## What is required
Write out the labeled lines of every entry below without changing a word. Leave out the pictures.

Extracted records:
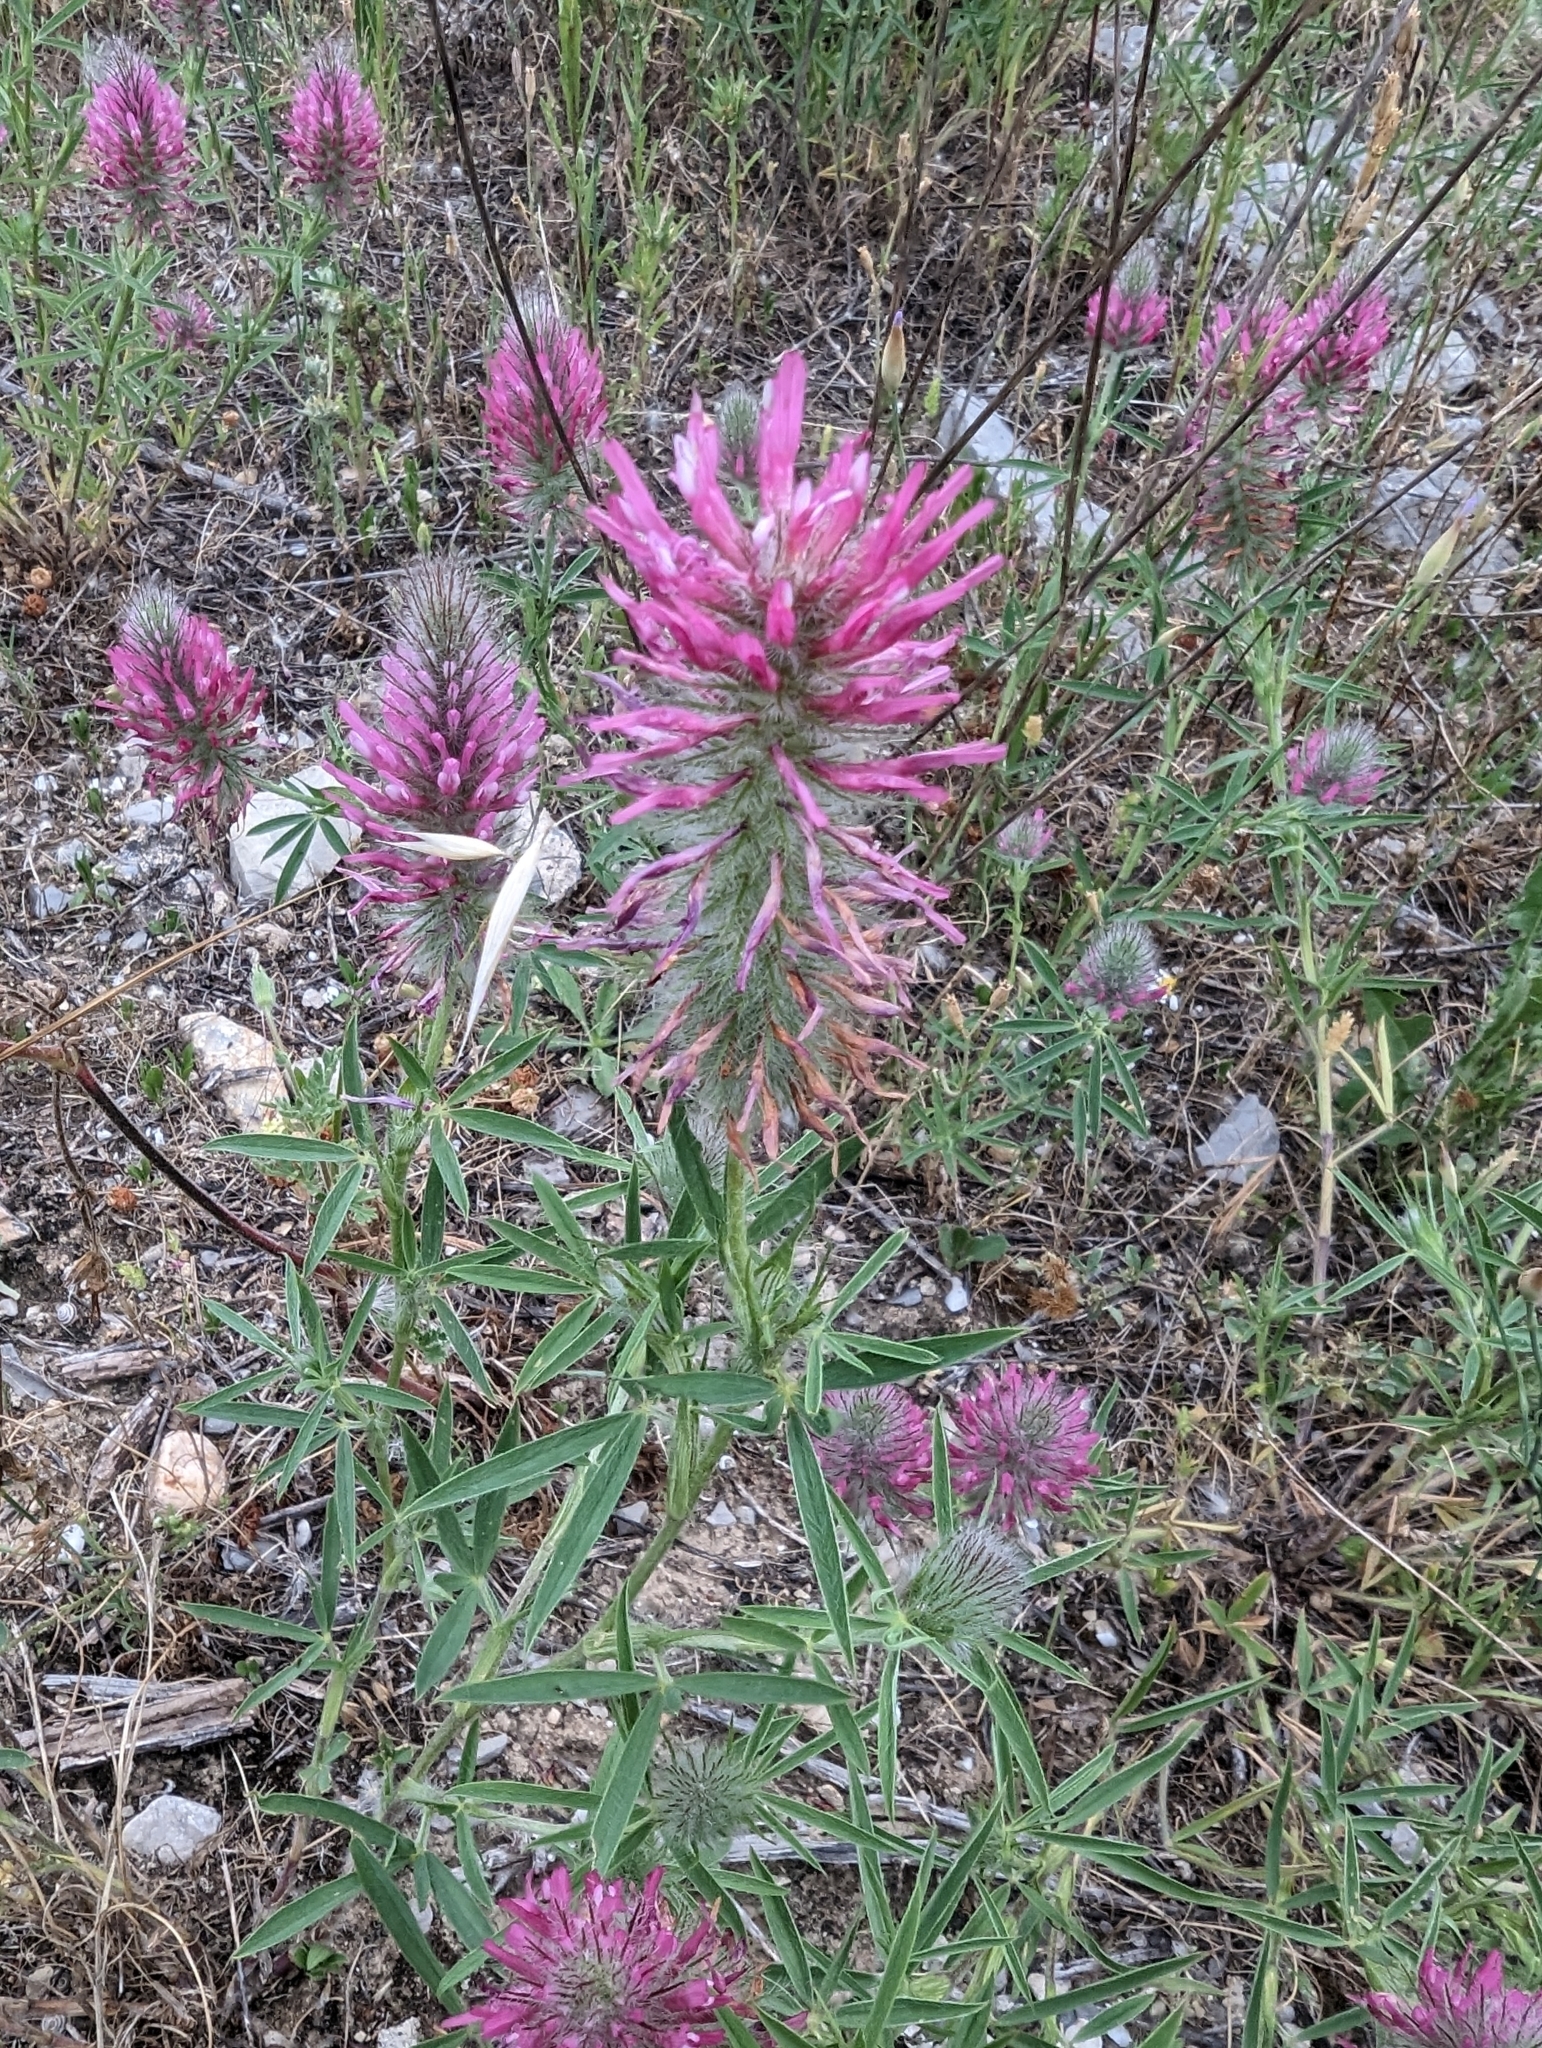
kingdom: Plantae
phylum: Tracheophyta
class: Magnoliopsida
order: Fabales
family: Fabaceae
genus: Trifolium
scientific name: Trifolium purpureum
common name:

## Solution below
kingdom: Plantae
phylum: Tracheophyta
class: Magnoliopsida
order: Fabales
family: Fabaceae
genus: Trifolium
scientific name: Trifolium purpureum
common name:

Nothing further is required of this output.